全国职业院校技能大赛-大数据应用赛项-数据采集与实时计算-备赛笔记02-实时数据处理

 

任务2:使用Flink消费Kafka数据

国赛试题(1):

编写Scala代码,使用Flink消费Kafka中Topic为order的数据并进行相应的数据统计计算(订单信息对应表结构order_info,订单详细信息对应表结构order_detail(来源类型和来源编号这两个字段不考虑,所以在实时数据中不会出现),同时计算中使用order_info或order_detail表中create_timeoperate_time取两者中值较大者作为EventTime,若operate_time为空值或无此列,则使用create_time填充,允许数据延迟5s,订单状态分别为1001:创建订单1002:支付订单1003:取消订单1004:完成订单1005:申请退回1006:退回完成。另外对于数据结果展示时,不要采用例如:1.9786518E7的科学计数法)。

1、使用Flink消费Kafka中的数据,统计商城实时订单实收金额(需要考虑订单状态,若有取消订单、申请退回、退回完成则不计入订单实收金额其他状态的则累加),将key设置成totalprice存入Redis中。使用redis cli以get key方式获取totalprice值,将结果截图粘贴至客户端桌面【Release\任务D提交结果.docx】中对应的任务序号下,需两次截图,第一次截图和第二次截图间隔1分钟以上,第一次截图放前面,第二次截图放后面;

2、在任务1进行的同时,使用侧边流,监控若发现order_status字段为退回完成, 将key设置成totalrefundordercount存入Redis中,value存放用户退款消费额。使用redis cli以get key方式获取totalrefundordercount值,将结果截图粘贴至客户端桌面【Release\任务D提交结果.docx】中对应的任务序号下,需两次截图,第一次截图和第二次截图间隔1分钟以上,第一次截图放前面,第二次截图放后面;

3、在任务1进行的同时,使用侧边流,监控若发现order_status字段为取消订单,将数据存入MySQL数据库shtd_result的order_info表中,然后在Linux的MySQL命令行中根据id降序排序,查询列id、consignee、consignee_tel、final_total_amount、feight_fee,查询出前5条,将SQL语句复制粘贴至客户端桌面【Release\任务D提交结果.docx】中对应的任务序号下,将执行结果截图粘贴至客户端桌面【Release\任务D提交结果.docx】中对应的任务序号下。

________

● 挑战任务 A: 请照录备赛笔记中从“编写Scala代码,使用Fl”起一直到“6518E7的科学计数法)。”为止的全部文字。
● 挑战任务 B: 根据备赛笔记,统计商城实时订单实收金额后,结果以哪个key存入Redis?
● 挑战任务 C: 逐一列出备赛笔记中给出的全部订单状态编号及其对应含义。

________

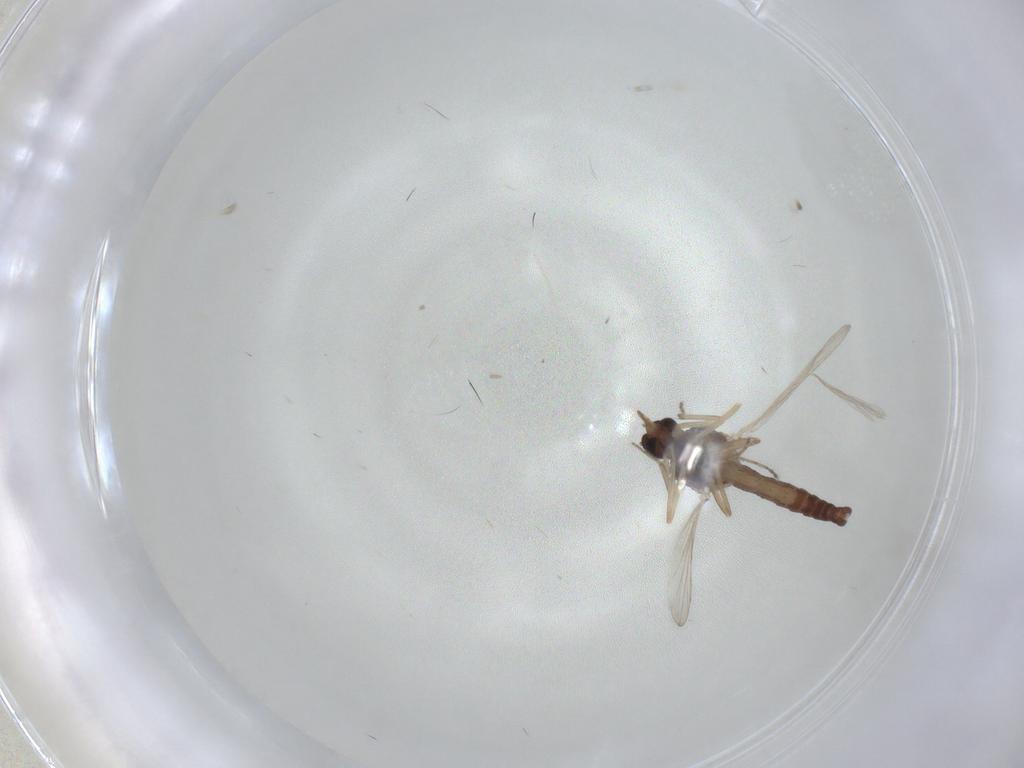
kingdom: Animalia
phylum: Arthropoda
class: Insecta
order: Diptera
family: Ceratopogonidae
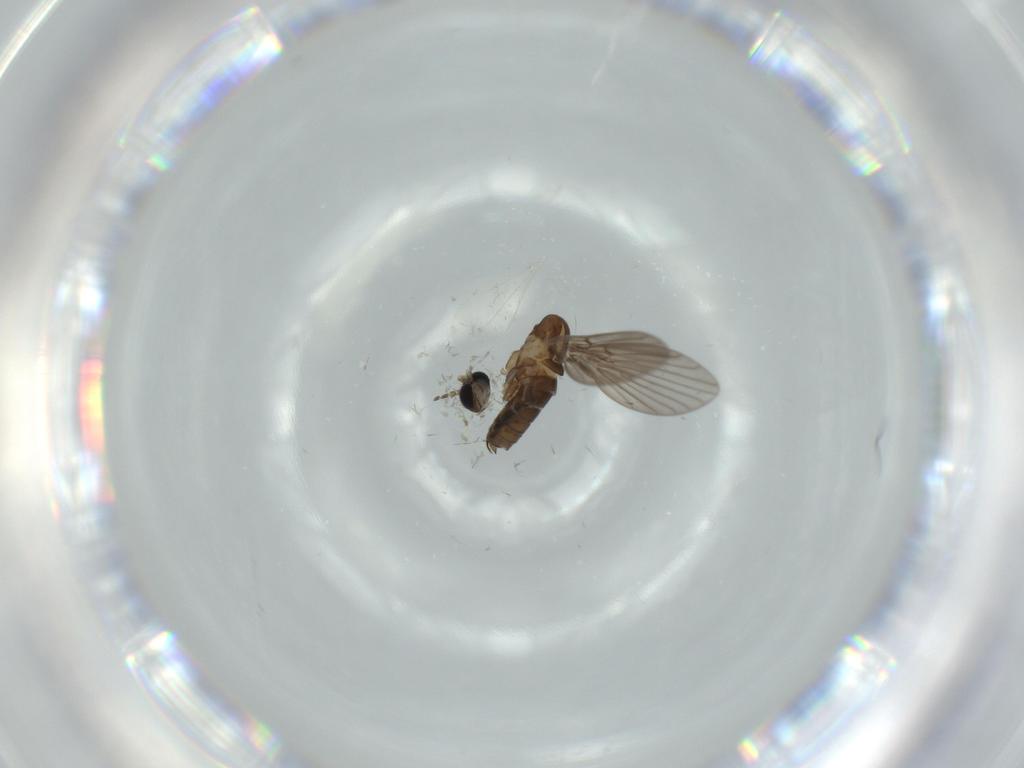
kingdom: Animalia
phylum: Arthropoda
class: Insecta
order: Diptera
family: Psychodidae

________

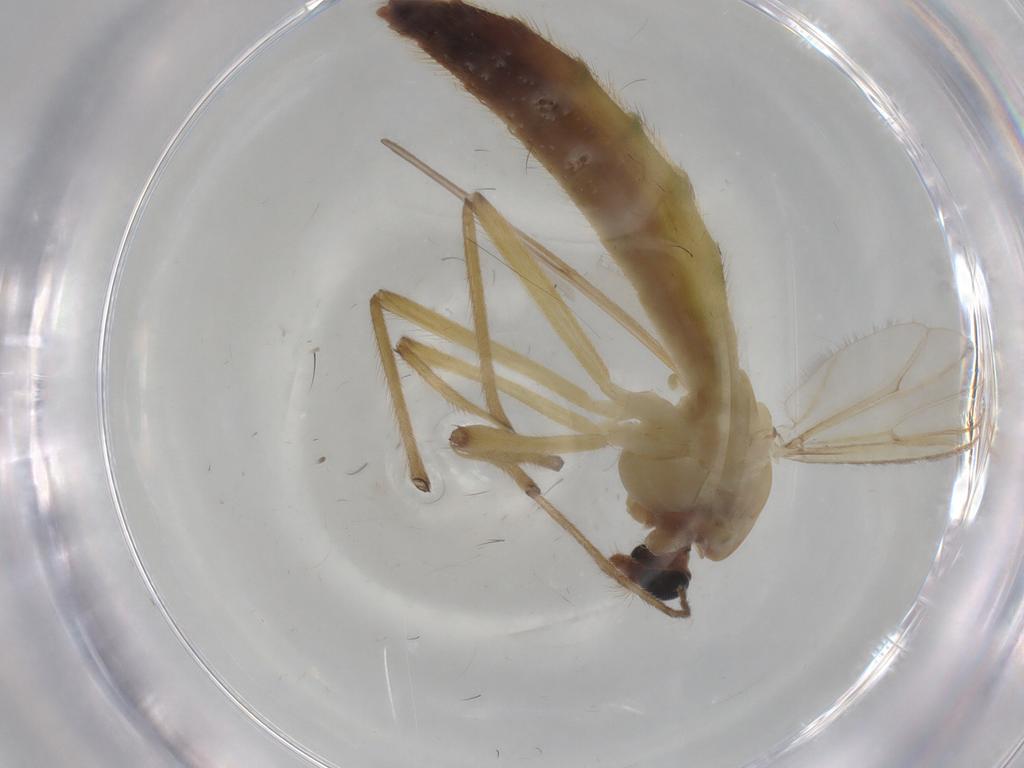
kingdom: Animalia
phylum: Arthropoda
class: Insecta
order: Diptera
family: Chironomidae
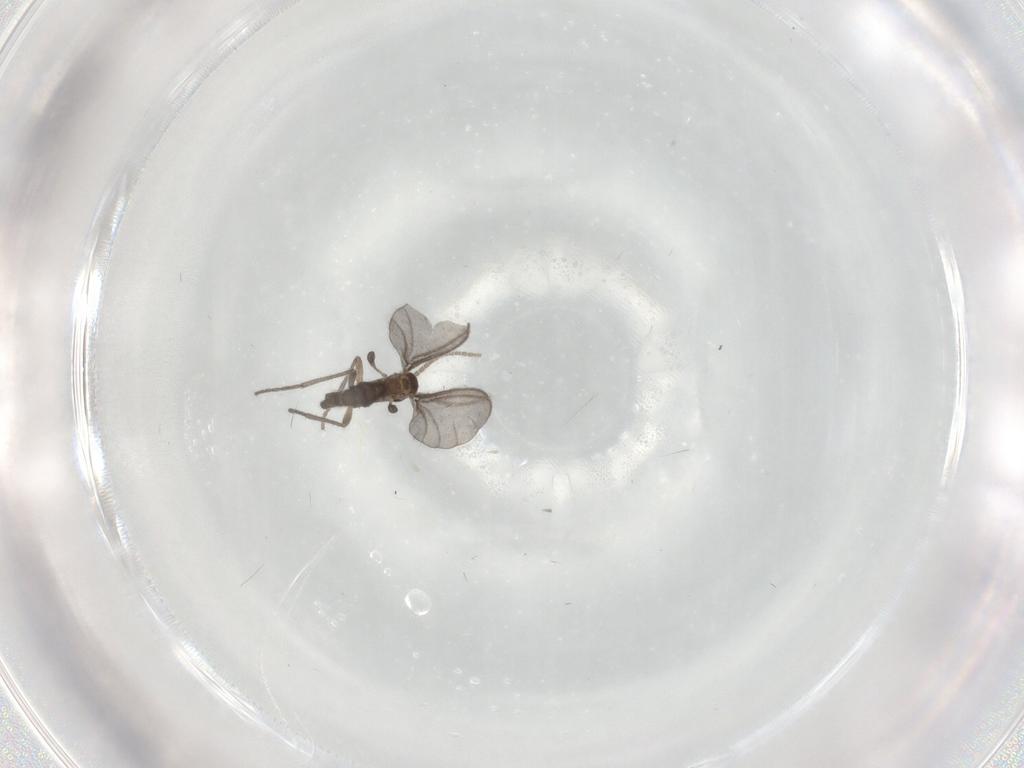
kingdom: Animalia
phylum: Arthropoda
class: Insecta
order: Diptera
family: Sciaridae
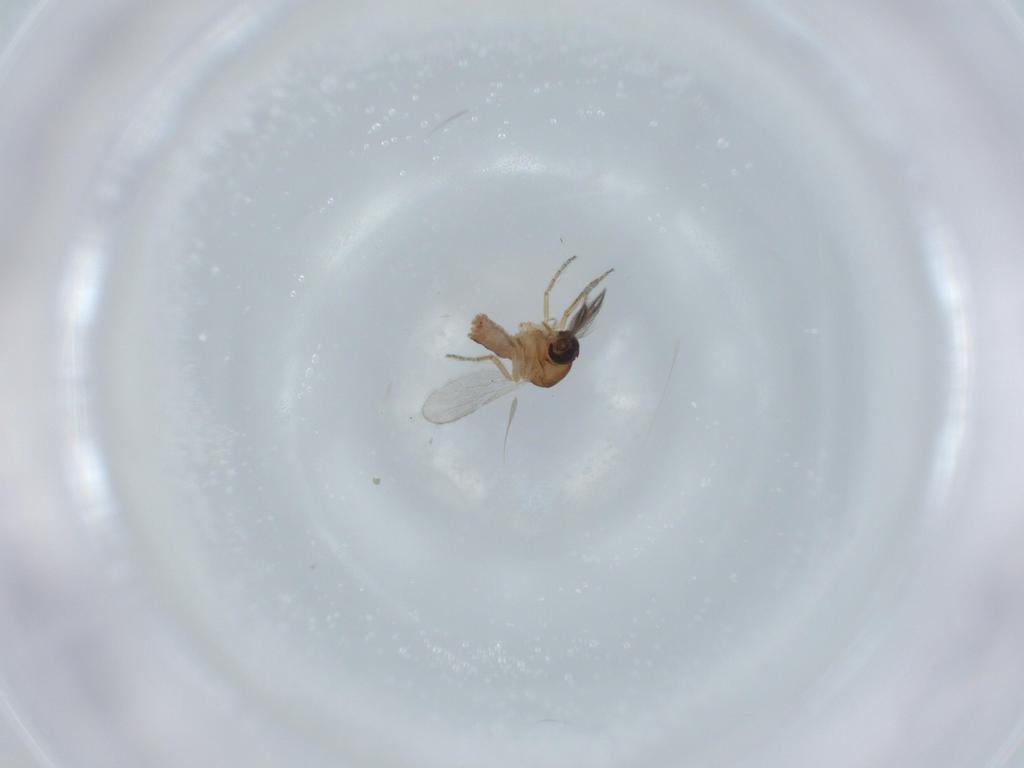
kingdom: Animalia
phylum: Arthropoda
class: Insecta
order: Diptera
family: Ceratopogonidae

________

● 结果 A:
编写Scala代码,使用Flink消费Kafka中Topic为order的数据并进行相应的数据统计计算(订单信息对应表结构order_info,订单详细信息对应表结构order_detail(来源类型和来源编号这两个字段不考虑,所以在实时数据中不会出现),同时计算中使用order_info或order_detail表中create_timeoperate_time取两者中值较大者作为EventTime,若operate_time为空值或无此列,则使用create_time填充,允许数据延迟5s,订单状态分别为1001:创建订单1002:支付订单1003:取消订单1004:完成订单1005:申请退回1006:退回完成。另外对于数据结果展示时,不要采用例如:1.9786518E7的科学计数法)。

● 结果 B: totalprice

● 结果 C:
1001:创建订单
1002:支付订单
1003:取消订单
1004:完成订单
1005:申请退回
1006:退回完成